Data entries
=== Section Start ===

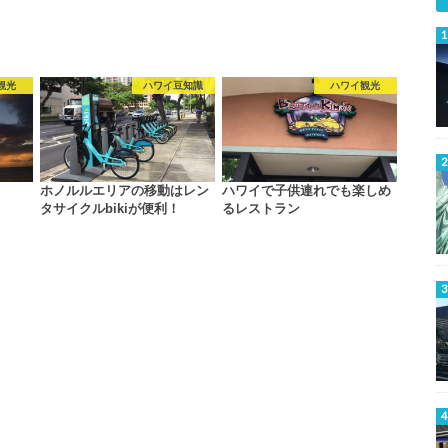
観光
ハワイ豆知識
ハワイ観光
ホノルルエリアの移動はレン
ハワイで子供連れでも楽しめ
タサイクルbikiが便利！
るレストラン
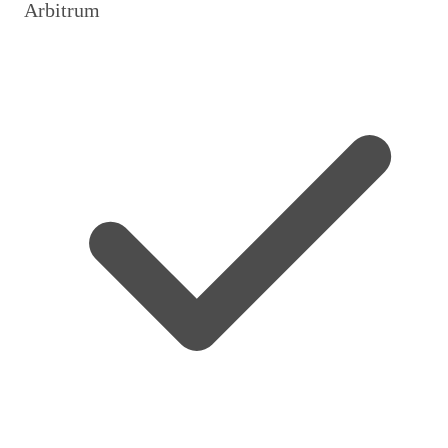
Arbitrum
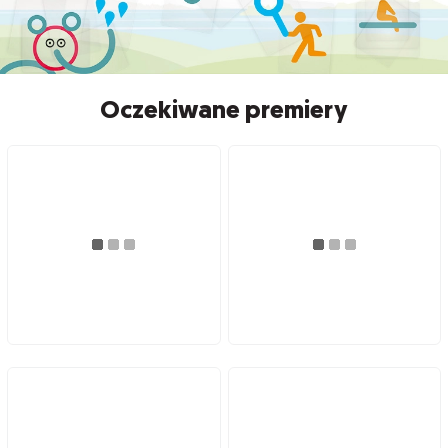
Oczekiwane premiery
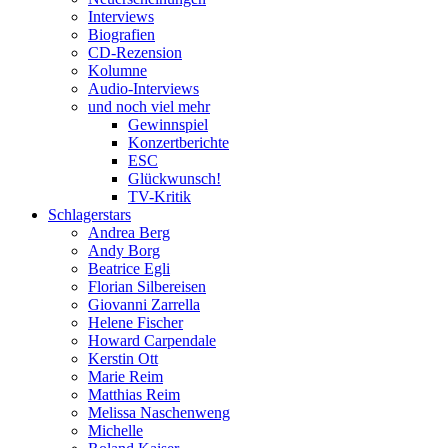
Interviews
Biografien
CD-Rezension
Kolumne
Audio-Interviews
und noch viel mehr
Gewinnspiel
Konzertberichte
ESC
Glückwunsch!
TV-Kritik
Schlagerstars
Andrea Berg
Andy Borg
Beatrice Egli
Florian Silbereisen
Giovanni Zarrella
Helene Fischer
Howard Carpendale
Kerstin Ott
Marie Reim
Matthias Reim
Melissa Naschenweng
Michelle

=== Section End ===

◆ **Exercise aim**
Search the data for "Gewinnspiel". Beginning with that line, set down every line through the last exactly.

◆ **Result for this exercise**
Gewinnspiel
Konzertberichte
ESC
Glückwunsch!
TV-Kritik
Schlagerstars
Andrea Berg
Andy Borg
Beatrice Egli
Florian Silbereisen
Giovanni Zarrella
Helene Fischer
Howard Carpendale
Kerstin Ott
Marie Reim
Matthias Reim
Melissa Naschenweng
Michelle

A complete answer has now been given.